[Start of section]
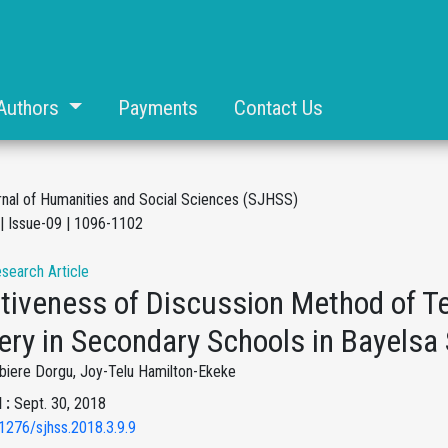
Authors
Payments
Contact Us
rnal of Humanities and Social Sciences (SJHSS)
| Issue-09 | 1096-1102
esearch Article
ctiveness of Discussion Method of T
ery in Secondary Schools in Bayelsa 
biere Dorgu, Joy-Telu Hamilton-Ekeke
 :
Sept. 30, 2018
1276/sjhss.2018.3.9.9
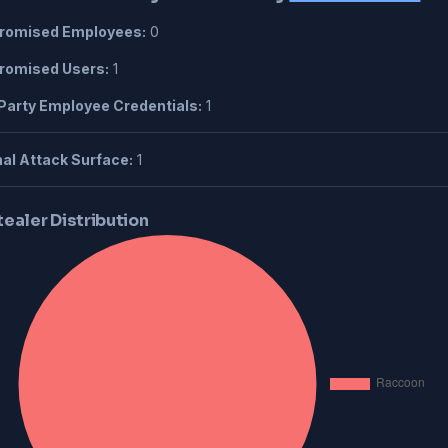
omised Employees:
0
omised Users:
1
Party Employee Credentials:
1
al Attack Surface:
1
tealer Distribution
[End of section]
> **WORK ITEM**: Exact lines, nothing more: output the one with "Sept. 30, 2018" and every later line through the end of the data, skipping pictures.

> **RESPONSE AREA**:
Sept. 30, 2018
1276/sjhss.2018.3.9.9
omised Employees:
0
omised Users:
1
Party Employee Credentials:
1
al Attack Surface:
1
tealer Distribution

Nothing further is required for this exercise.